Avec les années, Abdou et Thomas, les copains du voulé au-dessus de la baie de Sada, le lagon aux éclats diamant, n’ont plus demandé après toi ; lucides, comme tous les locaux, ils concluent qu’il ne faut pas compter sur tous ceux qui, meurtris au moment du partir, promettent de parler de Mayotte, de la défendre, d’écrire à ceux qui restent. Jamais, à l’instar du JFK historique (1917-1963) disant à ses concitoyens que plutôt de demander ce que le pays pouvait faire pour eux, c’est la proposition inverse qu’il faut considérer, eux  ne parlent d’écrire, de contacter. celui qui part doit donner des nouvelles. Vers 2011, en tant que revenant, je leur ai appris que tu n’étais plus de ce monde. Moi, ça dure toujours avec Mayotte et avec une des belles rieuses qui nous moquaient si joliment en mangeant les goyaves. En 2006 alors que tu divorçais de ta mésalliance avec le PS, nous naissait Florian... Qu’est-ce qu’ils me rendent heureux, avec sa mère ! qu’est-ce qu’il m’a rendu heureux, ce petit, sur le chemin de l’école, dans les bambous, entre cocotiers et manguiers... à réciter « L’entendez-vous, l’entendez-vous, le menu flot sur les cailloux ? ». Qu’y-a-t-il de plus beau que les mots chantés en poésie : « Mélusine, Et les putois et les fouines Et les souris et les mulots » sur les lèvres d’un petit garçon dans un paysage encore épargné ? J’aurais tant aimé connaître le Jean-François intime, ta nichée, ton nid, ta conception du bonheur... La politique ? je l'abomine !

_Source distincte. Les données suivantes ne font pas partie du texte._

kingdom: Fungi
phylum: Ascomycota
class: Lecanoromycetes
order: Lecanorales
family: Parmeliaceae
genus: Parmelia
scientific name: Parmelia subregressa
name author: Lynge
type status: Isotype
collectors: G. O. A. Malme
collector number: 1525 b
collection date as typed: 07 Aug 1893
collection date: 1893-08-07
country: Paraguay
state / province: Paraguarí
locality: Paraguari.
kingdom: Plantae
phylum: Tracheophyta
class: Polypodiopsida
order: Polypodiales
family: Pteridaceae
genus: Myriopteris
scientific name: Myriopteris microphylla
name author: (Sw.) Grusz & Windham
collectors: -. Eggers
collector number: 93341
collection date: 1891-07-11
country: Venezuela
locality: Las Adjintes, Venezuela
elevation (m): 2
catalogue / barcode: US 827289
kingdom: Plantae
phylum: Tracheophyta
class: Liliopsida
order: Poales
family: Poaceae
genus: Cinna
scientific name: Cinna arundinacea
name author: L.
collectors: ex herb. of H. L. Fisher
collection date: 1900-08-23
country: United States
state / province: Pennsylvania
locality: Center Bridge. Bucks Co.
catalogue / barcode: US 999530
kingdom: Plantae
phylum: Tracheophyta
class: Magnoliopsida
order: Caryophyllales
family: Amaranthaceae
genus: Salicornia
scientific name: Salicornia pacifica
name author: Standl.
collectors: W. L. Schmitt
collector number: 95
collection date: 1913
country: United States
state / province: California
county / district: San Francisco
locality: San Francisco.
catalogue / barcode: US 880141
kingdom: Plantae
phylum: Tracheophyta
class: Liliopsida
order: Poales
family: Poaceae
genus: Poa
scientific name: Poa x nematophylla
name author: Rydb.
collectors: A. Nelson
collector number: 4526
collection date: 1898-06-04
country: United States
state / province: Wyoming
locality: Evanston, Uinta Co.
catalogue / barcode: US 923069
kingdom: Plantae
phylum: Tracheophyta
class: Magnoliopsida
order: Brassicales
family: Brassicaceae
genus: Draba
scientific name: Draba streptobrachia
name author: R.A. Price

Ce sont mes dernières grandes vacances, j’écris, pas que pour moi, j’espère être publié mais sans en faire une maladie, l'autoédition me suffit aussi. Beaucoup de ceux rencontrés sur le chemin de la vie me tiennent à cœur sans que, comme avec toi, et c’est généralement le cas, je ne sois demandeur de rien en échange. Le 22 décembre 2011 nous avons perdu Saïndou, vingt ans, en 2015 mon oncle Staňa, papa en 2017... tant de copains d’enfance, de gens de ma communauté villageoise et des endroits qui m’ont accueilli, le lot de tout un chacun... de quoi, dans l’ordre naturel des choses, apprivoiser la mort mais c’est à côtoyer la vie qu’on se sent vivant. J’ai aimé que ton copain Mottard cite Albert Cohen... avec ce qui nous attend, soyons tendres les uns avec les autres... mennonites un peu...  

(1) Avec la vie plus facile, la viande, les ailes de poulet en premier, les brochettes de bœuf ou de poisson, ont enrichi la grillade initiale. 

(2) mouvement chrétien prônant l'interdiction de l'utilisation d'armes contre les humains, donc antimilitariste, contre les guerres. par contre une autre indication précise qu'au sein de leur Église, le taux d'abus sexuels est comparable à ce qu'il représente dans la population.